TASK DESCRIPTION -
Please continue the blog post below about mental illness creeping back, picking up after its final sentence.

TEXT SECTION -
Instead of suddenly hitting you as the window flies open in a storm, it sneaks up on you like the temperature that drops as the fire that you are dozing in front of goes out.
Having not felt right physically for a few days I had put it down to my not yet having fully recovered from my last bout of illness (which was long enough in itself in my opinion).
And indeed that could be the case, it may still be the same episode and my body was trying to recover and winning the battle for a while but then started losing it again.
Poor mental health and mental illness can manifest itself like that sometimes can’t it? One day we are winning our fight with it and then we suddenly start losing the fight again for a while.
On top of all this my power-pack/charger for my main laptop broke yesterday. I was on the phone and heard a ‘pop’ and my electric tripped. When I reset the electrics and turned them all back on my main computer was only working by battery (which sadly didn’t last long.
Thanks to a friends help I have been able to order a new one but in the mean time am forced the use the older, much slower, less functioning and often freezing, laptop in my bedroom.
Hm now there’s a parallel for you. the faster, effective, high-functioning verses the much slower, less-effective, less functioning. Sounds like the two main states my mind has.

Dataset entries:
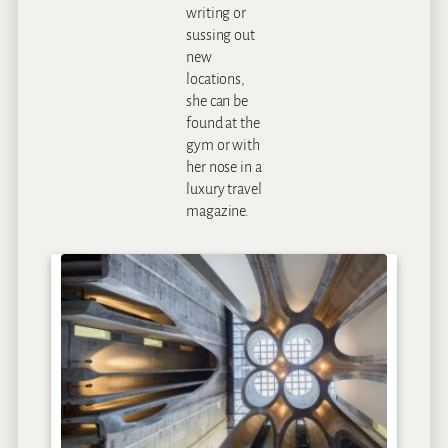
writing or
sussing out
new
locations,
she can be
found at the
gym or with
her nose in a
luxury travel
magazine.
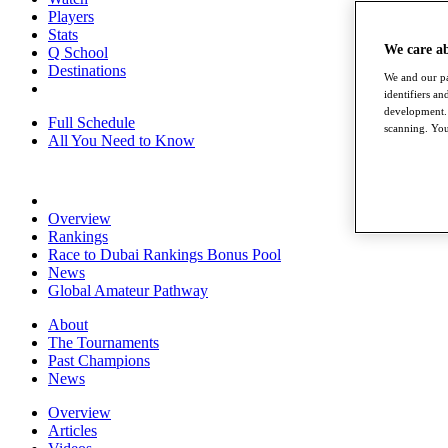
Players
Stats
We care a
Q School
Destinations
We and our pa
identifiers a
development. 
Full Schedule
scanning. You
All You Need to Know
Overview
Rankings
Race to Dubai Rankings Bonus Pool
News
Global Amateur Pathway
About
The Tournaments
Past Champions
News
Overview
Articles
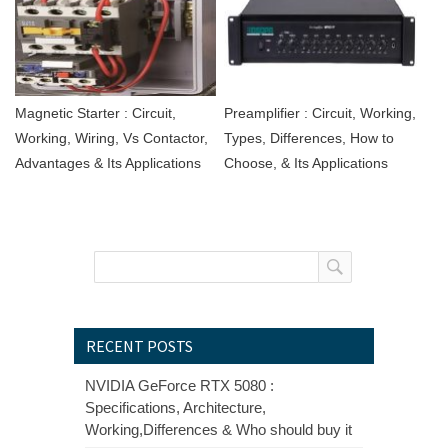
Magnetic Starter : Circuit,
Preamplifier : Circuit, Working,
Working, Wiring, Vs Contactor,
Types, Differences, How to
Advantages & Its Applications
Choose, & Its Applications
RECENT POSTS
NVIDIA GeForce RTX 5080 :
Specifications, Architecture,
Working,Differences & Who should buy it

RESPONSE TO THE TASK -
At first I was frustrated by the difference between the two laptops and the numerous limitations of this laptop but as the hours passed I have grown to appreciate what it can offer.
True it isn’t as fast or as effective as the other one and true I can do much less with it. BUT I can still do some things and even if those things take longer I can still do them.
Perhaps the lesson here is that although I often get very frustrated when my mind; slows up, becomes easily over-loaded, can do less, gets confused, and even sometimes seems to freeze-up, I still need to appreciate it for what it can do.
And that is the thing about adversity isn’t it? Often how we approach it is what is important.
So this morning, as I lay on my bed typing this, and trying to get better I have thought about adversity and I leave you with my thoughts on it and which I have just written in my personal journal…
Adversity is a guest which enters most of our lives from time to time and which needs no invitation, although nearly always accepting one when offered.
As it’s host we should offer it only the barest of hospitality, not seeking to feed it nor to encourage it to stay any longer than it has to.
We should welcome it only in the sense that it may have a purpose in being with us and in that same sense we should not show it resentment for its presence.
Instead we are better served by simply asking that whilst with us it shares whatever wisdom and lessons we can or are meant to learn from it.